[What the exercise asks]: The full listing is needed, transcribed word for word.

[Task material]:
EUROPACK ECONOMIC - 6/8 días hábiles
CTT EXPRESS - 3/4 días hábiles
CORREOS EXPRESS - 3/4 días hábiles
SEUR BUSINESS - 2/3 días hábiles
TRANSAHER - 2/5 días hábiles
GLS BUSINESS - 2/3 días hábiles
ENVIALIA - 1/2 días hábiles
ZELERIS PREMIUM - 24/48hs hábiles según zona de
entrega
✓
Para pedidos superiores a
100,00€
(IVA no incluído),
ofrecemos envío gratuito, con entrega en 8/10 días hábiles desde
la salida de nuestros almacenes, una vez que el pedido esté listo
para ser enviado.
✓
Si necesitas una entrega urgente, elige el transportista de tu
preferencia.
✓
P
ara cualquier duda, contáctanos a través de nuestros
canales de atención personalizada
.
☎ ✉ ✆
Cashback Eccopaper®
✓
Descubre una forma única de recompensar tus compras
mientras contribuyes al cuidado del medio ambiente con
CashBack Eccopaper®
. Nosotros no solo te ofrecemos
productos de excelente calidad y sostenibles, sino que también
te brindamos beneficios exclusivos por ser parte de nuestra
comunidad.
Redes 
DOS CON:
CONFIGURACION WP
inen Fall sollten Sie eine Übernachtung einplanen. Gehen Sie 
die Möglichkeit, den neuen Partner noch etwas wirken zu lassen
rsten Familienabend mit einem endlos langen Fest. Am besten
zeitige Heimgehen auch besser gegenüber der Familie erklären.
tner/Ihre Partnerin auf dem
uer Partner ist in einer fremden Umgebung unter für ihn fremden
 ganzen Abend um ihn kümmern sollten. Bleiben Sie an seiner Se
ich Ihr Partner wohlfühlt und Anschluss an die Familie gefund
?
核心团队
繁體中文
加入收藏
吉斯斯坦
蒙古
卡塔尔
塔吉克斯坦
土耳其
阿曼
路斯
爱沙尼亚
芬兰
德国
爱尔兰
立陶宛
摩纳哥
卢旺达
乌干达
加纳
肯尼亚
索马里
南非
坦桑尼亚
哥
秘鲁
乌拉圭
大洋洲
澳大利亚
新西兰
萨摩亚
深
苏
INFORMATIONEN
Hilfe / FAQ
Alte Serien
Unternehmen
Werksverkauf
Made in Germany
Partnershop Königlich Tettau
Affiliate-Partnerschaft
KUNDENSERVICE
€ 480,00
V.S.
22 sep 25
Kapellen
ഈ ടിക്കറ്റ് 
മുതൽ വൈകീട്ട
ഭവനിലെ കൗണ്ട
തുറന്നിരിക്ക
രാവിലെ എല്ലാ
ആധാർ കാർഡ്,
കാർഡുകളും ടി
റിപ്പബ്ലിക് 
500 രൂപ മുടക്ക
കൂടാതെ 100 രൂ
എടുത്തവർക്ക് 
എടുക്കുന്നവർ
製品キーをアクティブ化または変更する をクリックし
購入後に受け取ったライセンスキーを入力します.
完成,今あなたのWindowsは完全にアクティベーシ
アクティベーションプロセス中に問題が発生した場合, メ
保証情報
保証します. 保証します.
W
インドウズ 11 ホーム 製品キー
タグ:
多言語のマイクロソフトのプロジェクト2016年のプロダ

[Result of this exercise]:
EUROPACK ECONOMIC - 6/8 días hábiles
CTT EXPRESS - 3/4 días hábiles
CORREOS EXPRESS - 3/4 días hábiles
SEUR BUSINESS - 2/3 días hábiles
TRANSAHER - 2/5 días hábiles
GLS BUSINESS - 2/3 días hábiles
ENVIALIA - 1/2 días hábiles
ZELERIS PREMIUM - 24/48hs hábiles según zona de
entrega
✓
Para pedidos superiores a
100,00€
(IVA no incluído),
ofrecemos envío gratuito, con entrega en 8/10 días hábiles desde
la salida de nuestros almacenes, una vez que el pedido esté listo
para ser enviado.
✓
Si necesitas una entrega urgente, elige el transportista de tu
preferencia.
✓
P
ara cualquier duda, contáctanos a través de nuestros
canales de atención personalizada
.
☎ ✉ ✆
Cashback Eccopaper®
✓
Descubre una forma única de recompensar tus compras
mientras contribuyes al cuidado del medio ambiente con
CashBack Eccopaper®
. Nosotros no solo te ofrecemos
productos de excelente calidad y sostenibles, sino que también
te brindamos beneficios exclusivos por ser parte de nuestra
comunidad.
Redes 
DOS CON:
CONFIGURACION WP
inen Fall sollten Sie eine Übernachtung einplanen. Gehen Sie 
die Möglichkeit, den neuen Partner noch etwas wirken zu lassen
rsten Familienabend mit einem endlos langen Fest. Am besten
zeitige Heimgehen auch besser gegenüber der Familie erklären.
tner/Ihre Partnerin auf dem
uer Partner ist in einer fremden Umgebung unter für ihn fremden
 ganzen Abend um ihn kümmern sollten. Bleiben Sie an seiner Se
ich Ihr Partner wohlfühlt und Anschluss an die Familie gefund
?
核心团队
繁體中文
加入收藏
吉斯斯坦
蒙古
卡塔尔
塔吉克斯坦
土耳其
阿曼
路斯
爱沙尼亚
芬兰
德国
爱尔兰
立陶宛
摩纳哥
卢旺达
乌干达
加纳
肯尼亚
索马里
南非
坦桑尼亚
哥
秘鲁
乌拉圭
大洋洲
澳大利亚
新西兰
萨摩亚
深
苏
INFORMATIONEN
Hilfe / FAQ
Alte Serien
Unternehmen
Werksverkauf
Made in Germany
Partnershop Königlich Tettau
Affiliate-Partnerschaft
KUNDENSERVICE
€ 480,00
V.S.
22 sep 25
Kapellen
ഈ ടിക്കറ്റ് 
മുതൽ വൈകീട്ട
ഭവനിലെ കൗണ്ട
തുറന്നിരിക്ക
രാവിലെ എല്ലാ
ആധാർ കാർഡ്,
കാർഡുകളും ടി
റിപ്പബ്ലിക് 
500 രൂപ മുടക്ക
കൂടാതെ 100 രൂ
എടുത്തവർക്ക് 
എടുക്കുന്നവർ
製品キーをアクティブ化または変更する をクリックし
購入後に受け取ったライセンスキーを入力します.
完成,今あなたのWindowsは完全にアクティベーシ
アクティベーションプロセス中に問題が発生した場合, メ
保証情報
保証します. 保証します.
W
インドウズ 11 ホーム 製品キー
タグ:
多言語のマイクロソフトのプロジェクト2016年のプロダ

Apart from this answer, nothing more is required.